There has been anecdotal evidence that Wikipedia’s prospects have shifted recently. Deterioriting article quality, backslide of featured articles, pages unnecessarily put in the deletion process.
But this graph provides definitive, sobering proof of something gone awry:
(UPDATE: n.b. the chart is for en.wikipedia.org specifically)
Sometime in September/October of 2006, the growth rate of Wikipedia dropped dramatically. It crossed over from overperform to underperform in that time. And it’s been mired in that slump ever since.
People have recognized the community has been facing issues of quality and growth, but it has never been as stark as it is here. Wikipedia seems to be hitting that top part of the S-curve, and it’s something the community has been worried about for a while.
What could explain this? The beginnings of a virtual colony collapse disorder, or the natural course of a mature community?

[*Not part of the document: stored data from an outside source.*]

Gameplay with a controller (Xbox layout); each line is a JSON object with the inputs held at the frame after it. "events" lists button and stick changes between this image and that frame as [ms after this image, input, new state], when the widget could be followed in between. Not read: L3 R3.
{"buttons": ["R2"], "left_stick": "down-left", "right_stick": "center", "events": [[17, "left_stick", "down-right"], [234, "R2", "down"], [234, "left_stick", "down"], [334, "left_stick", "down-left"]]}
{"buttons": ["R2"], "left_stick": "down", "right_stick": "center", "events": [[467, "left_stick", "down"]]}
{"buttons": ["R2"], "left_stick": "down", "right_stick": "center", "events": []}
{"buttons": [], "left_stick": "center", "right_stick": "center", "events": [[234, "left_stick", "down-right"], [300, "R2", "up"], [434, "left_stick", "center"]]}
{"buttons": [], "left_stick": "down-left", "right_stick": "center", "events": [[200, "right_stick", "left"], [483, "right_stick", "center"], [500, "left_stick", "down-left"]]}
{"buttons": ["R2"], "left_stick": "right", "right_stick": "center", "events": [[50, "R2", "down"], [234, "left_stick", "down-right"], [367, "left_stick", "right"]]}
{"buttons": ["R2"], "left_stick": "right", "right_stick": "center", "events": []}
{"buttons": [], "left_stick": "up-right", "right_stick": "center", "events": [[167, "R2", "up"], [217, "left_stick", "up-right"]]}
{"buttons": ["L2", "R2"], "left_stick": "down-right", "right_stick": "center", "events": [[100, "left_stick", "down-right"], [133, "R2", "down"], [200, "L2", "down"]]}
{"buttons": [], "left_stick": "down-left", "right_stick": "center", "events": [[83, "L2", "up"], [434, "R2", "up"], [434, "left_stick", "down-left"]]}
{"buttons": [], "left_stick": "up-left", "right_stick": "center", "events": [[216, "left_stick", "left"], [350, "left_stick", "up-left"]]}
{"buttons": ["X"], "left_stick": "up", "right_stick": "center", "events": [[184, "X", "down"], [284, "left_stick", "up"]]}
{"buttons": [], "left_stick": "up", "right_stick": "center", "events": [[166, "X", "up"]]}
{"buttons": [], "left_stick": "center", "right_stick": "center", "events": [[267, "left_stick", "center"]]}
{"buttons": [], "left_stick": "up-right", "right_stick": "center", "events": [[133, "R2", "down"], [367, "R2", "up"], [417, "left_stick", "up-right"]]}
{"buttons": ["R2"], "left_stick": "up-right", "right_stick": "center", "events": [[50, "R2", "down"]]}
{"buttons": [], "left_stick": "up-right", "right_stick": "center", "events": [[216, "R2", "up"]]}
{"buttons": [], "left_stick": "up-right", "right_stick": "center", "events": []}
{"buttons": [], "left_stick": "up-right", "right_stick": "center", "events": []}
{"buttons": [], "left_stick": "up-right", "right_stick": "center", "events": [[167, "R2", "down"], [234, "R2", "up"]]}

Is it governance issues? A new board was put in place almost the exact same time while multiple staff reshuffles have taken place. Certainly a new style of oversight and leadership has taken hold. The board is larger than its ever been, and is very much an operational, hands-on entity. Gone are the days of grassroots informality. Elected folks are now delegated with authority and a six figure budget. Formal “chapters” with leaders dominate the community organizing efforts. There is still lingering resentment over the selection of an Asian city over a European city for the Wikimania 2007 conference. The stakes are higher. Have the tensions too?
Is a “tragedy of the commons” affecting Wikipedia? As a community grows, and becomes more anonymous and unfamiliar with each other, the same original grassroots underpinnings start to fade. It’s the difference between a town and a city. The difference between Ann Arbor and Detroit. In big town concrete jungle Wikipedia, unfamiliarity with others fosters incivility. This was something that was more often kept under control in small town picket fence-lined Wikipedia.
Is it the natural consequence of a nearly complete project? The “low hanging fruit are all gone” according to one Wikipedian. The thrill of starting the article on [[Monkey]] or [[Theodore Roosevelt]], and the associated feeling of empowerment, no longer exists. More and more, newbies are met with “don’t touch that,” or “we don’t do that here.” As more veterans leave, their ranks are not being filled with those inspired by the early exuberance and “aha” factor that Wikipedians felt even one year ago. That has a significant effect on whether quality editors can be replaced. New article writing, map creation and forming new features all thrilled the first generation of Wikipedians. Today, the mundane and boring tasks remain — copyediting, fact checking and vandalism fighting.
Increasingly, Wikipedia admins today find themselves fending off the tacking on of often pointless “Trivia” sections to every article. (If they’re lucky, they can shunt these factoids to pages such as [[Eiffel_Tower_in_pop_culture]], but you are still left with cringeworthy examples like [[Hitler_in_popular_culture]])
Perhaps the only virgin areas for Wikipedia are ones related to “newsmakers” or sudden celebrity. News is constantly streaming out new facts, stories and personalities, and Wikipedia’s strength has been to capture it all. Another area of potential growth involves “second level” articles that go up the information pyramid — comparative analyses, “Impact of…” articles, or large sweeping [[The Eighties]] roundups. The problem is they start to drift closer to a current no-no within the community — original research. Those attitudes may have to change.
A community built on passion and interest can do great things. For six years, it has done great things in Wikipedia. But what happens when the fuel is exhausted? The low hanging fruit has been plucked. The soil not as rich. Has the golden age of Wikipedia passed? And how will it be recorded in [[Wikipedia]]?